Of the 76 “Great Escapers,” only three made it back to England. Twenty-three were returned to various prison camps. The remaining 50 were rounded up by the Gestapo and executed. The movie ends with the condemned being shot en masse in a field by a German machine gunner. In reality, the men were taken in groups of twos and threes to isolated killing fields throughout the Reich and shot in the beck of the neck. The bodies were destroyed at local concentration camps and crematoriums. The movie always left me wondering who, exactly, was responsible for killing the escapees and what, if anything, became of them? In 2007, I decided to find out. Human Game is the result of three years of researching and writing.

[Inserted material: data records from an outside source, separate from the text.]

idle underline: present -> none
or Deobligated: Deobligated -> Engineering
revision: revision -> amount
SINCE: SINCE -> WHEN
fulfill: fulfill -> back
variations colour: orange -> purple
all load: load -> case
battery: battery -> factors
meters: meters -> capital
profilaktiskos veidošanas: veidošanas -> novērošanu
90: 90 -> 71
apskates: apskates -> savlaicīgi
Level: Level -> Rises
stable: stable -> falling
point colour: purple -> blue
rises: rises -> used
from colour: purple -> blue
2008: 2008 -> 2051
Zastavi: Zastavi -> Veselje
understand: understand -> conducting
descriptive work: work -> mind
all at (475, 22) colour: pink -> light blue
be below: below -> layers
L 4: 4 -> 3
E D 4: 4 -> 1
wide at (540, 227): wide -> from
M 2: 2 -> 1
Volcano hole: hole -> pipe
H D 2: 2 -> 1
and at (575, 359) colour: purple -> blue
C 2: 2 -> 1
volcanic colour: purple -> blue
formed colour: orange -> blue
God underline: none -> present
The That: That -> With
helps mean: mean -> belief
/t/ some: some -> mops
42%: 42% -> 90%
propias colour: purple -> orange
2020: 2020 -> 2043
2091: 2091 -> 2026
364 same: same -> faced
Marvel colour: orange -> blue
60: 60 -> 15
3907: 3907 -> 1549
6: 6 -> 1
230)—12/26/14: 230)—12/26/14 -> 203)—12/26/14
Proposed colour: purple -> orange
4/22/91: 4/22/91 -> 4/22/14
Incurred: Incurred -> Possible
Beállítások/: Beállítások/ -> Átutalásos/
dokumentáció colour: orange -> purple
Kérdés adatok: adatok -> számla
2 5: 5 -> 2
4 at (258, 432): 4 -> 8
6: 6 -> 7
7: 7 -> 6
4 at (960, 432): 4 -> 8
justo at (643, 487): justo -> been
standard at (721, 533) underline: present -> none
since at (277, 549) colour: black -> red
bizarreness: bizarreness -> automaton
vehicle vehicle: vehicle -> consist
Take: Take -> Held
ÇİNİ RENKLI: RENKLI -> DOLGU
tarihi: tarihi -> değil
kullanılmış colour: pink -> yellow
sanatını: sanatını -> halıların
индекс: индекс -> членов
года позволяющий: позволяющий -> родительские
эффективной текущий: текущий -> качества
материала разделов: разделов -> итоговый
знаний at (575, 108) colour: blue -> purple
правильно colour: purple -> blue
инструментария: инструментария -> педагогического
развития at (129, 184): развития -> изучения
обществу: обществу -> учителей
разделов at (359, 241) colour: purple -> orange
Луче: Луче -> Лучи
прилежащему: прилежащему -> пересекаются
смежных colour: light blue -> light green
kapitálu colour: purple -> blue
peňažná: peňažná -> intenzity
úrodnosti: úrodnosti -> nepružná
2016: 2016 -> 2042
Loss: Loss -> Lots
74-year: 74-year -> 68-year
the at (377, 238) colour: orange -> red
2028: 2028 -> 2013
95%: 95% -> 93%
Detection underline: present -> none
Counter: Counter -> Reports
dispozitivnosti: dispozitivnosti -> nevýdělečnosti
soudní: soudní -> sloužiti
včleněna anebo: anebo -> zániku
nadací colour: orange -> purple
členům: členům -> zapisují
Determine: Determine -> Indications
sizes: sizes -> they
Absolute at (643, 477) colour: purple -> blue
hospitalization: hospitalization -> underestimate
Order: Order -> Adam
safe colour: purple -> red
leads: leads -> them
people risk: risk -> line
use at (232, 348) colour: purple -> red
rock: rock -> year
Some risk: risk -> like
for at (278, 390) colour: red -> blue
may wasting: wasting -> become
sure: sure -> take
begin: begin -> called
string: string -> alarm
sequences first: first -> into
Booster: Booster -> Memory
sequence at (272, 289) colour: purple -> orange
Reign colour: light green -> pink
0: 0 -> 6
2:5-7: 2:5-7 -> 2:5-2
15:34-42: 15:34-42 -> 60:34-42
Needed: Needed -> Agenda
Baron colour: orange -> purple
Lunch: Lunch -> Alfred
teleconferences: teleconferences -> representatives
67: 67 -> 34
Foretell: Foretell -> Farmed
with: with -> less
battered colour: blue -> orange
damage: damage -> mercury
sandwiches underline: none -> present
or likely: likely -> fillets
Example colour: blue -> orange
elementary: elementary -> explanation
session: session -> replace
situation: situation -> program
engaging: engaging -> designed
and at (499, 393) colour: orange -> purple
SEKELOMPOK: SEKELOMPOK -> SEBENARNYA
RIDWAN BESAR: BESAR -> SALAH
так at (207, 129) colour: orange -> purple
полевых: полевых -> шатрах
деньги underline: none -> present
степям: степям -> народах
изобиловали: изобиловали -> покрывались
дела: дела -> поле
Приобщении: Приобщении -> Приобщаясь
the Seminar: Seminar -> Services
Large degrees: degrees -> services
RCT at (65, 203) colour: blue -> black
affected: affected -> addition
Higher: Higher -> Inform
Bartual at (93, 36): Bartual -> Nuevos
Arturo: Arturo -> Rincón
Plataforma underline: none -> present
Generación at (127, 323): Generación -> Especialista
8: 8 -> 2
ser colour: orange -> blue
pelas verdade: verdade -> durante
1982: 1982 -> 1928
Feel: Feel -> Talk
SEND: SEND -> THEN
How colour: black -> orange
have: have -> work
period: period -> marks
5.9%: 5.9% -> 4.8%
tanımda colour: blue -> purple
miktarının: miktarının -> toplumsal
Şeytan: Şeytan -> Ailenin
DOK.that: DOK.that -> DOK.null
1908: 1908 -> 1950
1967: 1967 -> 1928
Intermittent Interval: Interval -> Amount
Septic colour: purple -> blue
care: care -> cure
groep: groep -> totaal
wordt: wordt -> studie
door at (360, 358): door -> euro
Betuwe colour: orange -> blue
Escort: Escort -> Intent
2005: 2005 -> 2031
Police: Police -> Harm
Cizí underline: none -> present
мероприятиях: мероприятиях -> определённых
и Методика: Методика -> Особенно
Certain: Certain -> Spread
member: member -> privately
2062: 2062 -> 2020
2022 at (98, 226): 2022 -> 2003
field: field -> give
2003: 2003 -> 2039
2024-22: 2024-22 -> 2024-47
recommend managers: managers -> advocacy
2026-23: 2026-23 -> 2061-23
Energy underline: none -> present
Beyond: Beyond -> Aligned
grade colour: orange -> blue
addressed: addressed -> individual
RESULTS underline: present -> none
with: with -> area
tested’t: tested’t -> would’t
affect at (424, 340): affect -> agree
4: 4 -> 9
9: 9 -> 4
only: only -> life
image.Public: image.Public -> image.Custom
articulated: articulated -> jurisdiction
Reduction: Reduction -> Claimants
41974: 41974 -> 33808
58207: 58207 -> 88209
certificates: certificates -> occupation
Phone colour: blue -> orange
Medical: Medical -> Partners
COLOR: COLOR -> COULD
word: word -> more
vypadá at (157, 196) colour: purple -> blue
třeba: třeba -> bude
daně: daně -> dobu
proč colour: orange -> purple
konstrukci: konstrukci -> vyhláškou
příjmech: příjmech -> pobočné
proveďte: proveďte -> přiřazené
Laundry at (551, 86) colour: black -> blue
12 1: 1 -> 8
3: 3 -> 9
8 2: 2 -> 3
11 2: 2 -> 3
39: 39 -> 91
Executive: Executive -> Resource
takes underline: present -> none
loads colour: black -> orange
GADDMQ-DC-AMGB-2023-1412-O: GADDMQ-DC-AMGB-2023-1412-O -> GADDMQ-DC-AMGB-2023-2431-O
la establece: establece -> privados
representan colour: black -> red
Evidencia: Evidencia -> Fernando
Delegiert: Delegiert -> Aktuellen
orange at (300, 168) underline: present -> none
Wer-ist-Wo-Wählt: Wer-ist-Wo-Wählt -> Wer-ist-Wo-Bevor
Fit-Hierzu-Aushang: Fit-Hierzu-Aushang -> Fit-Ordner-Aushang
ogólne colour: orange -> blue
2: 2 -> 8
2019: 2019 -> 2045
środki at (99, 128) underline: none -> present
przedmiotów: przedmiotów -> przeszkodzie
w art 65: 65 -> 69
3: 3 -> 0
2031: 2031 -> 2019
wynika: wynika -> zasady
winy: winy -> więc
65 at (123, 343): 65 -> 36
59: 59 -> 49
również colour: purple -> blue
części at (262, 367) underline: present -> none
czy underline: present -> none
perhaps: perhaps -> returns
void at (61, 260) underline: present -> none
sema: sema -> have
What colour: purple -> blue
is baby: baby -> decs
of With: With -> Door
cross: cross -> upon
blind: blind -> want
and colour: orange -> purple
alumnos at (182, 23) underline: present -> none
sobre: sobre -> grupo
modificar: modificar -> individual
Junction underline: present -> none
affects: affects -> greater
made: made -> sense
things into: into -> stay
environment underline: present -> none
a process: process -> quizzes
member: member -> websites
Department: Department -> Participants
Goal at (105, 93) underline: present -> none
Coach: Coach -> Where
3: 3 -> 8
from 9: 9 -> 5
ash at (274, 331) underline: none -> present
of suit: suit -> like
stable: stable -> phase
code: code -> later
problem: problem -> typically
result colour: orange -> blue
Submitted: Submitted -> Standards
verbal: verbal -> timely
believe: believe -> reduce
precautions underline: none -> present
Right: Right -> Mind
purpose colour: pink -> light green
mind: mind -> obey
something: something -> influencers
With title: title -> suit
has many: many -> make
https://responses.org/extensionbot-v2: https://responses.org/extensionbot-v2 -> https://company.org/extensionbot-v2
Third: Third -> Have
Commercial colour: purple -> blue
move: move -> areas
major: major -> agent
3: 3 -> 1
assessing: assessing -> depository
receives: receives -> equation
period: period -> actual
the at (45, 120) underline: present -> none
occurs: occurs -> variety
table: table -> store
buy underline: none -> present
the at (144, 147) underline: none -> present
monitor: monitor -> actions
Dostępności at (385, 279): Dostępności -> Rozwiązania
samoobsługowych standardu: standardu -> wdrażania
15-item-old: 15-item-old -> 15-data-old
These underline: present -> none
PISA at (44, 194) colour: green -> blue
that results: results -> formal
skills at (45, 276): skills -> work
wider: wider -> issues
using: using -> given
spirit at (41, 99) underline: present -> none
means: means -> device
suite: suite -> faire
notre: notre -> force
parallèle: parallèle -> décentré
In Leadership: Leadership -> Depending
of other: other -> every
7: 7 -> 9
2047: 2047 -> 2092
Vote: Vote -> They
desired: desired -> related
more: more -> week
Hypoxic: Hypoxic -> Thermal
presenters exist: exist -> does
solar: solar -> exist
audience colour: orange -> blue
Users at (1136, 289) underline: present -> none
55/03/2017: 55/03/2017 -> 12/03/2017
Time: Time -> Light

In England, where I’m originally from, “The Great Escape” comes on every Christmas day—a strange, but enjoyable, tradition. I first watched it with my grandfather when I was a child, and it left an indelible impression. Second only to my grandfather’s wartime service in the Royal Air Force, “The Great Escape” launched my lifelong interest in the Second World War. Tales of ordinary people rising to meet extraordinary challenges have always fascinated me—and the investigation into the “Great Escape” murders is such a story.
Tasked with tracking down the Gestapo gunmen was a small team from the RAF’s Special Investigating Branch. The men, detectives in their civilian lives, arrived in Germany in September 1945—seventeen months after the killings—to pick up a trail long gone cold. The team would traverse a Germany divided amongst the American, British, French, and Russian occupiers, all of whom had their own agendas. Through sheer determination and crack investigative skills, the team brought 21 killers to justice in a hunt that spanned three years and pierced the darkest realms of Nazi fanaticism.
I hope readers, upon the book’s release, find the story as enthralling as I do!